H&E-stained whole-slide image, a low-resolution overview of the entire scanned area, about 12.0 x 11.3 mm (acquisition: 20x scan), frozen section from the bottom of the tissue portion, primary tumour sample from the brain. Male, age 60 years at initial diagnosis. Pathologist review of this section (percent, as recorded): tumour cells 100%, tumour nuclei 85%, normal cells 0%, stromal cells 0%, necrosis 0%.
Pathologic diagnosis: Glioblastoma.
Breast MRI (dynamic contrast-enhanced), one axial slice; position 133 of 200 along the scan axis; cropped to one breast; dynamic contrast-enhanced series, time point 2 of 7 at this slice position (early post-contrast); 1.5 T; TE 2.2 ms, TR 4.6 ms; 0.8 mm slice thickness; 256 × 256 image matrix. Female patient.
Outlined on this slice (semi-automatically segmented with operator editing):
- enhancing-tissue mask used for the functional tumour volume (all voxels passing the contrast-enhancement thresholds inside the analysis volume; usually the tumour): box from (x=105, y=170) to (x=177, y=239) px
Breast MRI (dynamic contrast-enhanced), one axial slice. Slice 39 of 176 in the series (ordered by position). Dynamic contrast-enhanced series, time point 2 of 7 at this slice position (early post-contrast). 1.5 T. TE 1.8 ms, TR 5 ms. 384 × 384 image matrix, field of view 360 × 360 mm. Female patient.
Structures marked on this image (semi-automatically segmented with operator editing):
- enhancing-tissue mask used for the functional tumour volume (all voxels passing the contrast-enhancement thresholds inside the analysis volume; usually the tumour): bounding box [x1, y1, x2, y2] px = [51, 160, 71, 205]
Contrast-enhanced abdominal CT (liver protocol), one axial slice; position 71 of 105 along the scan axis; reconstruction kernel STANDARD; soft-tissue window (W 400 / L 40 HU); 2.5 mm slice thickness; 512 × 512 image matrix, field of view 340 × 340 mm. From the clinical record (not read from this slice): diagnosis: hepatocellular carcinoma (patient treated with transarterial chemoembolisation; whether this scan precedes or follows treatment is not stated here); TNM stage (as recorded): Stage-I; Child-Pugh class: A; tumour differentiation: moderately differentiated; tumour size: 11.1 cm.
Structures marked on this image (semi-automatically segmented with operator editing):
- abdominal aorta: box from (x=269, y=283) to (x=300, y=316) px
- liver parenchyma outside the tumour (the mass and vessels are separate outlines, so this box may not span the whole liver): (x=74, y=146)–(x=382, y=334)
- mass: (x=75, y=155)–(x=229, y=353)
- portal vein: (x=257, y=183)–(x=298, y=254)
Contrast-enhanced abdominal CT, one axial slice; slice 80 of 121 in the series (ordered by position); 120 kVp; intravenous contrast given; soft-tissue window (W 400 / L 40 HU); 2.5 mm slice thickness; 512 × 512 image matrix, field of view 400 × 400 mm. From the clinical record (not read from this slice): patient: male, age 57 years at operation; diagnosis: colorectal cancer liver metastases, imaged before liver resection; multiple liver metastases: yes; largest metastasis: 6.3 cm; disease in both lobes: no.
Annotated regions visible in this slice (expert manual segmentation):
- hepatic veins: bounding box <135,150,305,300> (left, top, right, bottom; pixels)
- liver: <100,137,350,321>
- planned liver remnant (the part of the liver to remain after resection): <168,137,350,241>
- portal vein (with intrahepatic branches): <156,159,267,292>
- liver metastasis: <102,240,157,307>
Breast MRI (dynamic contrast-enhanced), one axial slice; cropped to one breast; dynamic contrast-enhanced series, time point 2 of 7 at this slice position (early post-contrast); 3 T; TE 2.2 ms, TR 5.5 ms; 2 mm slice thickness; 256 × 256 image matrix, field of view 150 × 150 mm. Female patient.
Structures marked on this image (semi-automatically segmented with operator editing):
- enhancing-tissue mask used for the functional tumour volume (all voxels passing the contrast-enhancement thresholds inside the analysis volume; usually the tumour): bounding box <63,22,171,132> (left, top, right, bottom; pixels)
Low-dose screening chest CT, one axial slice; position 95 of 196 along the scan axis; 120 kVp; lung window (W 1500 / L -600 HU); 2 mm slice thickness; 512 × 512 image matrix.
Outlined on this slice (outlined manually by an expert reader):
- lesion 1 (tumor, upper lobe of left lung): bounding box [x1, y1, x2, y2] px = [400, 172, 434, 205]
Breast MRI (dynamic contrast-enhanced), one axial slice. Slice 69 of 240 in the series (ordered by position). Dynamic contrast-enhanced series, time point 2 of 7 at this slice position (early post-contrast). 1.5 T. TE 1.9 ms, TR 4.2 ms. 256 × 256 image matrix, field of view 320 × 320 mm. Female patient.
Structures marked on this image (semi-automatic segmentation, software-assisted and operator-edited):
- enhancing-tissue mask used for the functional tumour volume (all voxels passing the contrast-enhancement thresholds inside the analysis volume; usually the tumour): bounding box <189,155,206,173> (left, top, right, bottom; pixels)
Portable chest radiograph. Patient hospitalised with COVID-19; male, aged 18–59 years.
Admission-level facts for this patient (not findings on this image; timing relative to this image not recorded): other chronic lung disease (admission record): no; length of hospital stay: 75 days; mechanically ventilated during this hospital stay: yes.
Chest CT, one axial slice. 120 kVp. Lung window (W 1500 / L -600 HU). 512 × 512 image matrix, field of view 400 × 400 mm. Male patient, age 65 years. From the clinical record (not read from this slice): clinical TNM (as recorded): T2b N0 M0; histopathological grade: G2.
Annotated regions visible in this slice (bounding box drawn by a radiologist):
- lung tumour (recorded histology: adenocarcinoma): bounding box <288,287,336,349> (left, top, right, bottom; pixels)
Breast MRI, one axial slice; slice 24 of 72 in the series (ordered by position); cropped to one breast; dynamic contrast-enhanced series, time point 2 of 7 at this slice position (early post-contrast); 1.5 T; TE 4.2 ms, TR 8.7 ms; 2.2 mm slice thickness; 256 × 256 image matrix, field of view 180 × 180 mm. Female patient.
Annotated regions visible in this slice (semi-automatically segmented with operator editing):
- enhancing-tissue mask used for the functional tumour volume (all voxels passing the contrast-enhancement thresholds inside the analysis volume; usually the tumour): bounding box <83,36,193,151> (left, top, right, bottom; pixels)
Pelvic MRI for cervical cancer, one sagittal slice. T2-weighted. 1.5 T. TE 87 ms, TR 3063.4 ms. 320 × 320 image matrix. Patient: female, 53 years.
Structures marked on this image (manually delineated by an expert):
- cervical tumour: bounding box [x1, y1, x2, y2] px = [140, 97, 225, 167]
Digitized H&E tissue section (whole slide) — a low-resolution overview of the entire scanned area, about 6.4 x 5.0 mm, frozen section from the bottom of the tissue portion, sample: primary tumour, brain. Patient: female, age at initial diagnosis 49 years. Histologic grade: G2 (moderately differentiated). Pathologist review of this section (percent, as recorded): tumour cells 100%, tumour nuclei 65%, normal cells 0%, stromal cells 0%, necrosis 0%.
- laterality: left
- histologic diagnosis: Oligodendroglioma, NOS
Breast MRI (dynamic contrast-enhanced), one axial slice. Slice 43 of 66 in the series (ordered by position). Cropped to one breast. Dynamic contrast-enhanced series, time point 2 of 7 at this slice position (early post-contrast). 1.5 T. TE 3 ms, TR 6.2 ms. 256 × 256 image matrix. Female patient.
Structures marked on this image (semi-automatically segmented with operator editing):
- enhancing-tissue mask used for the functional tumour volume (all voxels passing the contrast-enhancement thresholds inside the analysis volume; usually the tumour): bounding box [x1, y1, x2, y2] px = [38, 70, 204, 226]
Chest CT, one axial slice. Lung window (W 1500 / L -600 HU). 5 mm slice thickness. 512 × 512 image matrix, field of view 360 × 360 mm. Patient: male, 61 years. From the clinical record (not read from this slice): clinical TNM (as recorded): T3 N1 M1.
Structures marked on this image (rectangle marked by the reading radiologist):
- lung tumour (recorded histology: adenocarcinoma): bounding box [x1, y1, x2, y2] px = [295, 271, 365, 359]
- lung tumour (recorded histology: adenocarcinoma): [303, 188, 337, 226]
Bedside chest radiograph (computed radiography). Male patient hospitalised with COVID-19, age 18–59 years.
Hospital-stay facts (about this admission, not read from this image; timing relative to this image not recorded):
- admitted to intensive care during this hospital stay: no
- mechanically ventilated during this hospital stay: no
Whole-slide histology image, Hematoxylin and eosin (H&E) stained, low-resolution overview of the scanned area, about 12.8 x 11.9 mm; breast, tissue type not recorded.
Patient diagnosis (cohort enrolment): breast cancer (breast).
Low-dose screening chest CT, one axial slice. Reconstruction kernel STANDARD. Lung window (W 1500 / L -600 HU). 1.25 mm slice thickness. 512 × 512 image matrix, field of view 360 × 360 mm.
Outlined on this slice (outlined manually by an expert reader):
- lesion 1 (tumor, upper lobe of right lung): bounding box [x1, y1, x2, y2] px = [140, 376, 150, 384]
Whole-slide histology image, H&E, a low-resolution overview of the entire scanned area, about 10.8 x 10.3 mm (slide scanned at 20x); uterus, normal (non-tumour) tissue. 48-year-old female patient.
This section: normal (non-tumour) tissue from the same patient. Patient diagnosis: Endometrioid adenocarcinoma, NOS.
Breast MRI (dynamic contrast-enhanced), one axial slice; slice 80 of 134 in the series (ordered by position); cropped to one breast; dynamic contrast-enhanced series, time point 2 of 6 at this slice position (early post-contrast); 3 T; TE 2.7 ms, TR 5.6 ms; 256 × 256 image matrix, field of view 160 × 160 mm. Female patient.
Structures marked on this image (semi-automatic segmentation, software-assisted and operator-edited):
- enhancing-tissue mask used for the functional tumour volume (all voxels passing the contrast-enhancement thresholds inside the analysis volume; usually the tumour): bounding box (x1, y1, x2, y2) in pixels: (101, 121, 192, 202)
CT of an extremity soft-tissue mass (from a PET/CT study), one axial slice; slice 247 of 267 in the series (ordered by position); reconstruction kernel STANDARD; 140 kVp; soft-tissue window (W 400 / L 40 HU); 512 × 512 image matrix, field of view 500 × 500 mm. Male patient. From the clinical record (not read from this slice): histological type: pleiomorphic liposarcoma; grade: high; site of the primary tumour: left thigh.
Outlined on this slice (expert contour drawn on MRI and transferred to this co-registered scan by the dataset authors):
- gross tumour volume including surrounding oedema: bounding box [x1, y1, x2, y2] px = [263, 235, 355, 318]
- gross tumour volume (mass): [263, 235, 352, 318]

+ + +

__WHAT YOU NEED TO DO__: Within the data above, the span starting at the line containing "- admitted to" and ending at the line containing "- lesion 1 (tumor, upper lobe of right" is to be retyped exactly, with no other lines.

__ANSWER SPACE__:
- admitted to intensive care during this hospital stay: no
- mechanically ventilated during this hospital stay: no
Whole-slide histology image, Hematoxylin and eosin (H&E) stained, low-resolution overview of the scanned area, about 12.8 x 11.9 mm; breast, tissue type not recorded.
Patient diagnosis (cohort enrolment): breast cancer (breast).
Low-dose screening chest CT, one axial slice. Reconstruction kernel STANDARD. Lung window (W 1500 / L -600 HU). 1.25 mm slice thickness. 512 × 512 image matrix, field of view 360 × 360 mm.
Outlined on this slice (outlined manually by an expert reader):
- lesion 1 (tumor, upper lobe of right lung): bounding box [x1, y1, x2, y2] px = [140, 376, 150, 384]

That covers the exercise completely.